Pour les Wings, qui rateront les séries éliminatoires pour une première fois en 26 ans, ce n’est certes pas la façon idéale de faire ses adieux au vieil édifice. Mais pour Chris Osgood, les bons souvenirs vont rester à jamais.

« J’ai toujours cru qu’on avait un avantage au Joe, d’ajouter l’ex-gardien. Ce n’était pas si grand, il n’y avait pas de loges, alors on avait 20 000 fans qui étaient perchés au-dessus de nos têtes. La rondelle rebondissait toujours de manière bizarre sur les bandes, mais nous, on connaissait tous les rebonds imaginables dans cet aréna. C’était à notre avantage. »

Sur la glace du Joe, les Red Wings auront gagné quatre fois la Coupe Stanley. Le Joe, c’était aussi les combats de boxe, les concerts. Le Joe, c’était Detroit.

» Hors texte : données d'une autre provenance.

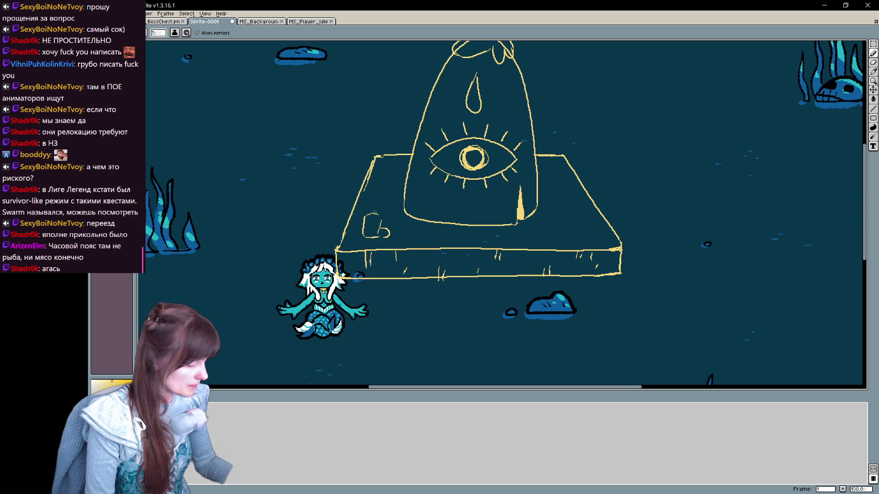
left_click_drag(565, 220, 493, 244)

Al Sobotka va probablement verser une larme ou deux au moment de stationner sa resurfaceuse pour une dernière fois, dimanche soir. Ensuite, il va faire ce qu’il y a de plus naturel à faire pour un gars de cette ville sans prétention : « Quand ce sera fini, je pense que je vais aller me chercher une bière… »

27 décembre 1979

Pas que cette rencontre entre les Blues de St. Louis et les Red Wings soit passée à l’histoire, mais elle fut la première à être disputée au Joe, après le déménagement des Wings, qui venaient de quitter le vieil Olympia de Detroit. C’est un joueur des Blues, Brian Sutter, qui a marqué le premier but de l’histoire du Joe.

26 mars 1997

Certes pas un match pour les puristes. En pleine rivalité Avalanche-Wings, la marmite saute ce soir-là : Darren McCarty se lance sur Claude Lemieux pour venger un coup vicieux de ce dernier sur Kris Draper, et les deux gardiens, Patrick Roy et Mike Vernon, se sautent dessus à grands coups de poing dans la figure.

7 juin 1997

Après une sécheresse de 42 ans sans Coupe Stanley, les Red Wings réussissent enfin à aller jusqu’au bout. Après des échecs répétés, les Wings passent en grande finale et balaient les Flyers de Philadelphie en quatre parties.